━━━━━ TEXT SHOWN ━━━━━
A harmonic sound track mix is a difficult thing to achieve. It should sound good, speech and dialog should be clear and understandable, it should contain sounds and convey a certain atmosphere and sometimes even produce dramatic effects. Dynamics are to be employed in such a way that the soft twittering of a bird can be clearly distinguished from a thunderstorm. Unfortunately, there are quite a number of examples with a questionable quality of loudness and dynamics. A frequent source of irritation is TV sound, which differs markedly in loudness between individual TV stations and, especially, between TV program and commercials, in the sense of "the loudest wins". You may have been in a situation where you wanted to mix your own uncompressed music samples with canned music and it turned out that your own recordings were much too soft - even though the recording levels have been set to zero dB which corresponds to peak level.
The K-System helps you come to terms with such problems and allows you to customize your sound track dynamics. The K-System offers the following advantages:
Loudness-based audio level measurement (RMS, 600 ms time window) helps to achieve harmonic sound track audio levels.
High headroom offers much freedom for dynamic range.
A defined reference loudness allows evaluation of the sound track that can be reproduced in terms of its sound.
When AV shows are mixed in accordance with the K-System virtually no loudness jumps occur when different shows are presented.
The K-System was presented in 2000 by the US sound engineer Bob Katz. His ideas have been introduced to the standard ITU-R BS.1770 for loudness measurement. Bob Katz's website can be found at http://www.digido.com.
In order to understand the K-System we need to look at a few basics:
The purpose of an AV show or the location with its ambient noise where the show is presented play a role for the dynamic range used. A cinema allows a much greater dynamic range then an entertainment program in a car or airplane as the ambient noise in a cinema is much lower. Also the room size plays a role for playback of dynamic audio programs. The graph on the left shows listeners' tolerance of dynamic range in a variety of playback environments.
━━━━━ RECORDS SUPPLIED ━━━━━
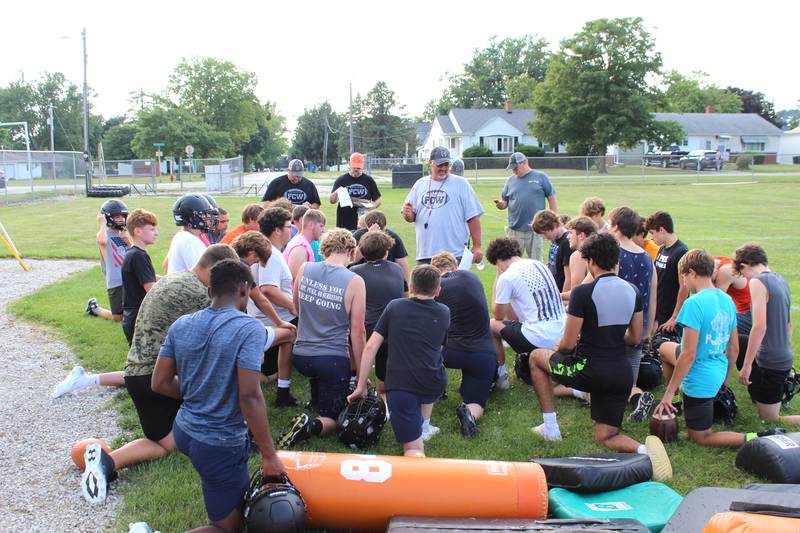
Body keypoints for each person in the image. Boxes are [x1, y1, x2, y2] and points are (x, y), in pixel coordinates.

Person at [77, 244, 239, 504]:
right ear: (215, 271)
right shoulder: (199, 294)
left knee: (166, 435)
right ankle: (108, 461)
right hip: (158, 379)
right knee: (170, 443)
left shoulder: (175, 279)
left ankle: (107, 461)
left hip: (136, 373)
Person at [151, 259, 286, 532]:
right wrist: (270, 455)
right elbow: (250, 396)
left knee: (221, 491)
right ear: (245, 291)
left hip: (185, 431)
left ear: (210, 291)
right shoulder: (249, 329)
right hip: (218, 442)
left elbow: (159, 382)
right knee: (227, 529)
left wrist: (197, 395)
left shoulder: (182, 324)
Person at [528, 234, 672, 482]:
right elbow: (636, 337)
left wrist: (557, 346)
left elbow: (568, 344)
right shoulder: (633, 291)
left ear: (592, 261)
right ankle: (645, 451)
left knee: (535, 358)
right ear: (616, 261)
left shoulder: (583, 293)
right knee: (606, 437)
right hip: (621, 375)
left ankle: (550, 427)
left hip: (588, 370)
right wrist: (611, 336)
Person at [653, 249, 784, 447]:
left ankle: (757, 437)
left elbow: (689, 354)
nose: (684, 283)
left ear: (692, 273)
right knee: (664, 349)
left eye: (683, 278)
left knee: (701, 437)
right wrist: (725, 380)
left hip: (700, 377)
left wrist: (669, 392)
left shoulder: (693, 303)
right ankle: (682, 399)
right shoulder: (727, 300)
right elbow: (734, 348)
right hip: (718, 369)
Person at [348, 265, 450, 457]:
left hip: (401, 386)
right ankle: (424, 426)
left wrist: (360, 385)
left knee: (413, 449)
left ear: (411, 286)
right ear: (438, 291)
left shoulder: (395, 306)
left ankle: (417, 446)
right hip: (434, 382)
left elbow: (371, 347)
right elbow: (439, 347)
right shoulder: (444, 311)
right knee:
━━━━━
━━━━━ RECORDS SUPPLIED ━━━━━
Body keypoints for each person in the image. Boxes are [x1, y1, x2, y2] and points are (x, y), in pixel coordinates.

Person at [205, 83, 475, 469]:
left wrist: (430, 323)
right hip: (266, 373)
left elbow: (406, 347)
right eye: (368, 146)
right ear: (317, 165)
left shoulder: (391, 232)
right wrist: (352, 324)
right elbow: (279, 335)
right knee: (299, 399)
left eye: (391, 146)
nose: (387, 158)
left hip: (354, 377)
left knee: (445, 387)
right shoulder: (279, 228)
━━━━━
━━━━━ RECORDS SUPPLIED ━━━━━
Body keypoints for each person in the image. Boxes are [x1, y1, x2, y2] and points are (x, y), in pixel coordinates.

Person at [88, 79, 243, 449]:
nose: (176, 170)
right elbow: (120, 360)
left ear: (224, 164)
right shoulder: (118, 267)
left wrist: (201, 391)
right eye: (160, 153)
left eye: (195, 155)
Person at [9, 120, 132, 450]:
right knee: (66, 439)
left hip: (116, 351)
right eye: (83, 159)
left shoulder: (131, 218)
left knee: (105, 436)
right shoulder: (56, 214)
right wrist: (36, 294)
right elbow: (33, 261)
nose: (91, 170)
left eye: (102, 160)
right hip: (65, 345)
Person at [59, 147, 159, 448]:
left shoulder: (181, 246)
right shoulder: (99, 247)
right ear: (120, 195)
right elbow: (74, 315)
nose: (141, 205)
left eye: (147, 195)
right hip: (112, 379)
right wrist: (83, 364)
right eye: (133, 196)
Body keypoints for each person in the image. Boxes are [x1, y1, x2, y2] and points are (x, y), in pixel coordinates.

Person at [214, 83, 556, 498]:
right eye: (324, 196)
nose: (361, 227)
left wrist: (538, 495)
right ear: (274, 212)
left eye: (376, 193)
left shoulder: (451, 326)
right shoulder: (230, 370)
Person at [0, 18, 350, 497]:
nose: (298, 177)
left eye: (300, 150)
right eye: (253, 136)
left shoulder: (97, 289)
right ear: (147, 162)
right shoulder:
━━━━━
PROBLEM STATEMENT:
Transcribe the passage on the K-System from "High headroom offers" up to and including "of its sound.".

FINISHED EXERCISE:
High headroom offers much freedom for dynamic range.
A defined reference loudness allows evaluation of the sound track that can be reproduced in terms of its sound.